- [GOAL A]:
In the pressed plant records, swap "locality" for "place" in everything from the line containing "name author: Burm. f." down to the line containing "collector number: 2632". Return only those lines, with nothing else altered.

- [TEXT PASSAGE]:
Mo & Phindi: learn your partner’s love language

Relationship strategists Mo & Phindi take a look at when one partner is more affectionate than the other and the frustrations this can cause.

Partners who do not usually show affection in their relationships tend to view the world from a logical and often impersonal perspective. Not surprisingly, their behaviour can be very frustrating for their caring, warm, and more sensitive partner to understand.

Sindi’s biggest frustration with her husband of two years is that not only is he the silent type, he is also unaffectionate and distant. She loves him to the moon and back, but doesn’t feel her love is reciprocated.

“I find myself admiring other couples holding hands in malls or at church a lot,” she says. “I can’t even remember the last time he told me he loves me or how beautiful I am.”

It can be quite tricky determining the meaning of affectionate displays a partner may leave out like holding hands and kissing in public.

- [GOAL B]:
Write the next part of the article on partners who show little affection, picking up after its last sentence.

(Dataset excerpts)
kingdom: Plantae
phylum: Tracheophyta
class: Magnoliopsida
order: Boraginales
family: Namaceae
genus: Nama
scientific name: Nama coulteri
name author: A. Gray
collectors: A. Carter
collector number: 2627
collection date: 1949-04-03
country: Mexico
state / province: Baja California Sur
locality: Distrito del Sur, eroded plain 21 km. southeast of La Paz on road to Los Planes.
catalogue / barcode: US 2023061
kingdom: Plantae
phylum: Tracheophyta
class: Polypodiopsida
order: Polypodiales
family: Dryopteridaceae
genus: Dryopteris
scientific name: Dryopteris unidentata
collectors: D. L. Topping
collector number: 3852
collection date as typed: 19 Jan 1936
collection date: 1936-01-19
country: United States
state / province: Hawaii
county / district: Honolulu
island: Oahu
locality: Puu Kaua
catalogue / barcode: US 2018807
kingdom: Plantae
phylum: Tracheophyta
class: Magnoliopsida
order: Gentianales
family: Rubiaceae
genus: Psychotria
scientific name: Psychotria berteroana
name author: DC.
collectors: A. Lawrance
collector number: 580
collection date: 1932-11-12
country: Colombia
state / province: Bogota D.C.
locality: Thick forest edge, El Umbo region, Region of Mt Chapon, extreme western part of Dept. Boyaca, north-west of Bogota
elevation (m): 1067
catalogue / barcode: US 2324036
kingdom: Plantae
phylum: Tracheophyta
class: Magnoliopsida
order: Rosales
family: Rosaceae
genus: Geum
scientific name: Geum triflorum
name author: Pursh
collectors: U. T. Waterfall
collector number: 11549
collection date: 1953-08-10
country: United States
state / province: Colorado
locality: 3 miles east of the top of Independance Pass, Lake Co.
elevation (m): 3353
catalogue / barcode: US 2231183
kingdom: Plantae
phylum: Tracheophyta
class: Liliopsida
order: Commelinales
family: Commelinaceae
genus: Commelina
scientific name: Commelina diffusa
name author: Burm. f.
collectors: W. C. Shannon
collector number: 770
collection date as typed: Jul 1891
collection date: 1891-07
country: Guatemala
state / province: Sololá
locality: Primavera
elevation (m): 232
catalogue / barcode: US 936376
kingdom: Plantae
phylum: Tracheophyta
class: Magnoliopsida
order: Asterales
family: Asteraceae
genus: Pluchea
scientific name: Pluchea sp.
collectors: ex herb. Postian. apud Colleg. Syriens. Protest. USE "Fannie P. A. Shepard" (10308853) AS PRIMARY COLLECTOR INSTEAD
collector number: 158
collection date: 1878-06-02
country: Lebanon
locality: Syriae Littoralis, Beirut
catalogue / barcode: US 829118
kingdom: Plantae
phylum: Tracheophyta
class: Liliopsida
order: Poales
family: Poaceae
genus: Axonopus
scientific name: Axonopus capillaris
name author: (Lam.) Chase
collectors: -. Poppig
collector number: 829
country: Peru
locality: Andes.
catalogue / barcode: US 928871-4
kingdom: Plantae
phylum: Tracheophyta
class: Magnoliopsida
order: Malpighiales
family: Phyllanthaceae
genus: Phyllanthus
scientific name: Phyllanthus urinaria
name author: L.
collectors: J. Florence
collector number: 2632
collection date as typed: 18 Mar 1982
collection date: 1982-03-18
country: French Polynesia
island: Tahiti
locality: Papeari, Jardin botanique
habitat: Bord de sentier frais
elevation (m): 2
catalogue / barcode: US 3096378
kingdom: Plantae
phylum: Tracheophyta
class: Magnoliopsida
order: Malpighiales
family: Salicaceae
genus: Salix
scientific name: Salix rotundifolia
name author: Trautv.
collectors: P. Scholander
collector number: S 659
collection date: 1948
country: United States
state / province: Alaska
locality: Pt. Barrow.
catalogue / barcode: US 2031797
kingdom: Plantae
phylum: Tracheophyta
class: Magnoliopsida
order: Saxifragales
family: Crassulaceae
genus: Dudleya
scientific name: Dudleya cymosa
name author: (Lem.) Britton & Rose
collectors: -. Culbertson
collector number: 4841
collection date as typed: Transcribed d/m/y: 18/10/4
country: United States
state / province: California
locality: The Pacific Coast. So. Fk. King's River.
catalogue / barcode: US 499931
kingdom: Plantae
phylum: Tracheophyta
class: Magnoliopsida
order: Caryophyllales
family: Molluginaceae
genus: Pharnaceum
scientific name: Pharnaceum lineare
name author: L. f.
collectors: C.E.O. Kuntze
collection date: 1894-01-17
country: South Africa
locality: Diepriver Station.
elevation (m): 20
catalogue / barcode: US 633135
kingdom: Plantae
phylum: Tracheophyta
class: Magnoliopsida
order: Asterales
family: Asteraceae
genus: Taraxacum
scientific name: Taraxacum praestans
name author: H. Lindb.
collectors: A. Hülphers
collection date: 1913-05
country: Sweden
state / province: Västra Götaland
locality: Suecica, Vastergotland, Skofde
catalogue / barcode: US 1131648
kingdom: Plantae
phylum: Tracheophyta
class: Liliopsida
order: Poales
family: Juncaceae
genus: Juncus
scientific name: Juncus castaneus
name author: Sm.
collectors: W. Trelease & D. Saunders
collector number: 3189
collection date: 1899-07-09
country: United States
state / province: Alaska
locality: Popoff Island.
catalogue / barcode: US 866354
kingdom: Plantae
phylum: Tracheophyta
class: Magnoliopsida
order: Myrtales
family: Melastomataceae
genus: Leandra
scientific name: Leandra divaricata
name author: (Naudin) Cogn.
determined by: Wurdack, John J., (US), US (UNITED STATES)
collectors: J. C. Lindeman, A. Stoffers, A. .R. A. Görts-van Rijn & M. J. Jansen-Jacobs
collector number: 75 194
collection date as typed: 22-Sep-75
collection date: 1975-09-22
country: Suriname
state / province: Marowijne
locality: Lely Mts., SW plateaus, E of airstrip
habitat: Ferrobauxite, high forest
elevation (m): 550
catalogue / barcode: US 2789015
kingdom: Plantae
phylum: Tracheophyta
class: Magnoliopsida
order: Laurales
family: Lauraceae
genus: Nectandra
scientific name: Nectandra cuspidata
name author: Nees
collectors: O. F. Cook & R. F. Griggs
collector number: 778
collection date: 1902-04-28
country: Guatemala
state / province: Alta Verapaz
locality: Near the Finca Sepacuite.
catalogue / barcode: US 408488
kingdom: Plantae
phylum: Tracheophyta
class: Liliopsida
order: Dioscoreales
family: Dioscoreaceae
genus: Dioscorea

- [FINAL ANSWER A]:
name author: Burm. f.
collectors: W. C. Shannon
collector number: 770
collection date as typed: Jul 1891
collection date: 1891-07
country: Guatemala
state / province: Sololá
place: Primavera
elevation (m): 232
catalogue / barcode: US 936376
kingdom: Plantae
phylum: Tracheophyta
class: Magnoliopsida
order: Asterales
family: Asteraceae
genus: Pluchea
scientific name: Pluchea sp.
collectors: ex herb. Postian. apud Colleg. Syriens. Protest. USE "Fannie P. A. Shepard" (10308853) AS PRIMARY COLLECTOR INSTEAD
collector number: 158
collection date: 1878-06-02
country: Lebanon
place: Syriae Littoralis, Beirut
catalogue / barcode: US 829118
kingdom: Plantae
phylum: Tracheophyta
class: Liliopsida
order: Poales
family: Poaceae
genus: Axonopus
scientific name: Axonopus capillaris
name author: (Lam.) Chase
collectors: -. Poppig
collector number: 829
country: Peru
place: Andes.
catalogue / barcode: US 928871-4
kingdom: Plantae
phylum: Tracheophyta
class: Magnoliopsida
order: Malpighiales
family: Phyllanthaceae
genus: Phyllanthus
scientific name: Phyllanthus urinaria
name author: L.
collectors: J. Florence
collector number: 2632

- [FINAL ANSWER B]:
But, once you understand him and how he communicates love and affection, you may appreciate him a lot more. The only issue that will remain is whether or not you can live with the way he communicates love, as opposed to how you want to be loved, for the rest of your lives together.

The essence of love in a relationship is that everyone deserves to be loved the way they desire to be loved. And this is the challenge we come across quite often with lots of couples.

Individuals in a relationship often express love the way they themselves want to be loved, but not how their partner wants to be loved.

For example, a partner whose love language it is to receive gifts and surprises often expresses love in that manner to his or hertheir partner, even if that’s not the partner’s love language.

Like Sindi, you may find that when you talk to your husband about his unaffectionate behaviour, he doesn’t have the foggiest idea what you’re talking about. Because, in his eyes, he’s doing his best to show you he loves you.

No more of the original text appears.